Hypocrisy in the Church

February 23, 2023 | by: Dale Thiele | 0 Comments

Posted in: Pastoral Encouragement

Are you a hypocrite? 

I have never heard of someone openly admitting that he or she was a hypocrite. In some brutally honest moments, I have heard someone say they acted hypocritically in the past. But never have I ever heard someone openly state, “I am a hypocrite.” I imagine that you would not make that statement today. 

Have you ever called someone a hypocrite? 

Let’s admit it: we are far more likely to accuse someone of hypocrisy before we would ever admit to being a hypocrite. It is the easy way out from associating with a person or group of people we don’t like. People avoid the church because they believe it is full of hypocrites. 

What is the truth about hypocrisy? 

The Merriam-Webster Dictionary defines hypocrisy as “a feigning to be what one is not or to believe what one does not: behavior that contradicts what one claims to believe or feel.” There is an incongruity between what one believes and how one behaves. Often times, there is deception (“feigning”) involved, because we do not want people to discover that incongruity. By this definition the apostle Paul confesses hypocrisy when he says, “I do not do what I want, but I do the very thing I hate” (Rom. 7:15). 

Mark Jones, in his book Knowing Sin, writes, “All are by nature born hypocrites… There are three types of hypocrites: (1) natural hypocrisy, which affects every human heart, and is on display in every natural person; (2) soul-destroying religious hypocrisy, which speaks to those who put on a good show outwardly but inwardly hate all forms of true holiness; and (3) occasional hypocrisy, which applies to Christians who are not unsaved hypocrites like the Pharisees but can act inconsistently to their confession from time to time” (p. 98). 

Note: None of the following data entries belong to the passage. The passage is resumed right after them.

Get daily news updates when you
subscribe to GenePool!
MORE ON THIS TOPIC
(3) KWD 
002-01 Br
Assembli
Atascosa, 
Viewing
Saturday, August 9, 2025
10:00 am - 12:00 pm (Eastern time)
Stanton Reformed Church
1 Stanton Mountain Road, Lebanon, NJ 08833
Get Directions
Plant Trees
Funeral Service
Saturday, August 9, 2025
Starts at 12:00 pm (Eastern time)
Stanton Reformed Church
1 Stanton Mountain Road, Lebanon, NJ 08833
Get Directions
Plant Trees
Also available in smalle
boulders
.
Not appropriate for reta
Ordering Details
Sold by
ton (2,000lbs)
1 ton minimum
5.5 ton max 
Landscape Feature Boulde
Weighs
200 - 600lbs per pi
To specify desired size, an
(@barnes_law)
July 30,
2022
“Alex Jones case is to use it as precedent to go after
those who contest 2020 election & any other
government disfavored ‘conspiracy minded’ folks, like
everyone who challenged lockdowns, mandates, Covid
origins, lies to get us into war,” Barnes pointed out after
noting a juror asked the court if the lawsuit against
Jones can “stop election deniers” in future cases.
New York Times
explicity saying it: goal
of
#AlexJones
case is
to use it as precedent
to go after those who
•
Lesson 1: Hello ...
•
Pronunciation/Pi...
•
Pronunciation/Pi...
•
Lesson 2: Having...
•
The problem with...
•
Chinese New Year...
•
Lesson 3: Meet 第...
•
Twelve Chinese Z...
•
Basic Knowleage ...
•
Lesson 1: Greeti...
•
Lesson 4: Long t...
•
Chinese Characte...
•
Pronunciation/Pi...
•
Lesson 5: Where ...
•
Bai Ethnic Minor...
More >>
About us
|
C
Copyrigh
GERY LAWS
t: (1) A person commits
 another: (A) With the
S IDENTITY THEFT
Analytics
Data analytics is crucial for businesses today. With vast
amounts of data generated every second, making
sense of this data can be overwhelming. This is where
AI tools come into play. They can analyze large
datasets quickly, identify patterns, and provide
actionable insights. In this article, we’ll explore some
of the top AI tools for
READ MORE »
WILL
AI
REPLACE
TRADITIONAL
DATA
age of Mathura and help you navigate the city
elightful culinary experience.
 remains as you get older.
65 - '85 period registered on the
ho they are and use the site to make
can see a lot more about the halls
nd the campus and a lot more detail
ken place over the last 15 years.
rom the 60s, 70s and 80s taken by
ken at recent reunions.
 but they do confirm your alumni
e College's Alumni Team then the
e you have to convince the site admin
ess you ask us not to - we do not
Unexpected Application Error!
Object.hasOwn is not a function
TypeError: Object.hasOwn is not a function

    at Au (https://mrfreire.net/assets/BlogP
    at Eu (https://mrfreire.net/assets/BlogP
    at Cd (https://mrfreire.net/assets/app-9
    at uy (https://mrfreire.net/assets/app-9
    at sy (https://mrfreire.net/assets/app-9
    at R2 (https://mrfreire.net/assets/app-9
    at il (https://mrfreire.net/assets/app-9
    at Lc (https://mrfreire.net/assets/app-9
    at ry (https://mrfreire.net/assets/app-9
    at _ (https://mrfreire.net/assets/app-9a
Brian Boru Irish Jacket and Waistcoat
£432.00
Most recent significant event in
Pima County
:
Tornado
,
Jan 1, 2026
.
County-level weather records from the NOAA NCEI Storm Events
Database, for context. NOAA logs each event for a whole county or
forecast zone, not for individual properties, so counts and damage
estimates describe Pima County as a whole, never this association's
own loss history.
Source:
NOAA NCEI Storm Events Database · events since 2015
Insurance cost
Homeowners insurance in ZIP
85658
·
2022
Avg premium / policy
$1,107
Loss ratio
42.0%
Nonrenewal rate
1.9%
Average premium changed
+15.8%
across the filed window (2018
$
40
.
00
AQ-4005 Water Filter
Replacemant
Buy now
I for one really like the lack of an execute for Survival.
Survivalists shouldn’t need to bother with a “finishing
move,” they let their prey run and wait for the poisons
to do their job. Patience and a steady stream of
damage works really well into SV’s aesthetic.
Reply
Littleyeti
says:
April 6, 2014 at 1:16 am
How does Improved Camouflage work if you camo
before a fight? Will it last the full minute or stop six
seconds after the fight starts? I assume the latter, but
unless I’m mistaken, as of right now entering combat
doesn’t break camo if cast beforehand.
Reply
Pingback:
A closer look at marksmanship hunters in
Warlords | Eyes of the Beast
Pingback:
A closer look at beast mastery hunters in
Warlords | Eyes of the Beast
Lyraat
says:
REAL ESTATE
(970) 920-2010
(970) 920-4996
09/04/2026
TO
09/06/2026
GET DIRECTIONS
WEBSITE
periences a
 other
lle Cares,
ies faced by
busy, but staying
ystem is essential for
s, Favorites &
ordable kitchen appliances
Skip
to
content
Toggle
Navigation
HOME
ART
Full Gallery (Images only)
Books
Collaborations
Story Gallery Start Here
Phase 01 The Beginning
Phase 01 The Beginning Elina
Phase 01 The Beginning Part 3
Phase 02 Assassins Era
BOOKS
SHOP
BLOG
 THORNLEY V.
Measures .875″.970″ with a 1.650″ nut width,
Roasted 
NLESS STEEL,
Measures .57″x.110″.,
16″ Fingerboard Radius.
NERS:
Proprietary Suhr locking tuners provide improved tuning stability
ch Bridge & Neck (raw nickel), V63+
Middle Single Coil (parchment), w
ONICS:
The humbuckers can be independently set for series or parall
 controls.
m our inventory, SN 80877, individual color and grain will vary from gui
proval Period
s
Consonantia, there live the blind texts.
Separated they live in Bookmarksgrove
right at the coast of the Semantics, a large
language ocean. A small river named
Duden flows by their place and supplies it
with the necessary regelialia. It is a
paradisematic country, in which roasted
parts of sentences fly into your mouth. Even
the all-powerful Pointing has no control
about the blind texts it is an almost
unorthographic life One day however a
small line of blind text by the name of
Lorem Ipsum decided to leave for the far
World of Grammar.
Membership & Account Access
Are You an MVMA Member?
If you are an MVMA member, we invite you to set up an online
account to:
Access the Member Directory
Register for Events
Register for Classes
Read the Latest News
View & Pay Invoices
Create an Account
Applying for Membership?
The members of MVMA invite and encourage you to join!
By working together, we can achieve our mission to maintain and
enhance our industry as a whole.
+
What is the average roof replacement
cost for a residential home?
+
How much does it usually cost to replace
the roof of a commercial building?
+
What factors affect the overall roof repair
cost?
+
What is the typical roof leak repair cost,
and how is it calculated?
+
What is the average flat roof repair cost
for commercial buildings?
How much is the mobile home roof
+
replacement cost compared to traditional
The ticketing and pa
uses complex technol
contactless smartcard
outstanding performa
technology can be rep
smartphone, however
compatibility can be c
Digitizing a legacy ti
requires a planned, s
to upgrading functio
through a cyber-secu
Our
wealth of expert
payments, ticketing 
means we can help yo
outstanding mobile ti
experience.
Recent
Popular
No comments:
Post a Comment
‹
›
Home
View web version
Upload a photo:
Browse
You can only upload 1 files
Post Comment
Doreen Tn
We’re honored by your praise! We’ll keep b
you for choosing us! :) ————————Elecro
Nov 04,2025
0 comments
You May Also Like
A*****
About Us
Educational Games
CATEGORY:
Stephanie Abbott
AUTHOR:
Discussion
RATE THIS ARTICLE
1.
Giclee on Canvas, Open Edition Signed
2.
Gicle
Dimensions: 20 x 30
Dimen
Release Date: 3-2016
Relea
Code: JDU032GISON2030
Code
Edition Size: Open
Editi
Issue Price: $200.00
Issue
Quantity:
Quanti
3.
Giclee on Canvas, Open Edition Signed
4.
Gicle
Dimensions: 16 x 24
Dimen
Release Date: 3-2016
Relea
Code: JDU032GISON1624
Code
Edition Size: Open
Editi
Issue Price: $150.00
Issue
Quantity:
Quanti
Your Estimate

I appreciate Jones’ humble honesty. Everyone is a hypocrite at some level. We all have incongruities in our lives between what we believe and how we behave. But it is important to affirm the three types of hypocrisy. Typically when we accuse someone of hypocrisy we are thinking of that second type, the “soul-destroying religious hypocrisy, which speaks to those who put on a good show outwardly but inwardly hate all forms of true holiness.” Unfortunately, though, what we call out as hypocrisy is more likely either the first or third type of hypocrisy. We tend to exaggerate the inconsistencies of others while downplaying or overlooking our own inconsistencies. 

What are we to do about hypocrisy in the church? Three things:

  1. Be slower to accuse others of hypocrisy. Yes, this “other” may be acting inconsistently to their confession, but the accusation of hypocrisy is a relationship destroyer. People hear it only as that second type and become defensive. What is gained by calling someone a hypocrite? 
  1. With humility, admit your own hypocrisy. We all act inconsistently from time to time. If we were more humble in acknowledging this openly, like Paul in Romans 7, we would be less inclined to make the accusation against others. In fact, if we do not readily confess our sin, unconfessed sin becomes a poison in our souls, corrupting all areas of our lives. Proverbs 28:13 says, “Whoever conceals his transgressions will not prosper, but he who confesses and forsakes them will obtain mercy.” 
  1. Let’s live consistently with the truth of the Gospel. In the gospel we freely admit we are sinners, saved by grace through faith in Jesus Christ. For gospel believing people, there should be no surprise when someone sins. It’s what we do. Yes, the power of the gospel is sanctifying us, making us more holy. But until Christ returns, or we die, we will never be free from the corruption of sin. The problems with hypocrisy come in when we operate in ways contrary to the truth of the gospel: we either claim to be holier than others because of our own abilities or we try to hide our sin. Both tendencies are fertilizer for hypocrisy and are inconsistent with the gospel. In the gospel we are more sinful and flawed than we ever dared believe, and we are more accepted and loved than we ever dared hope.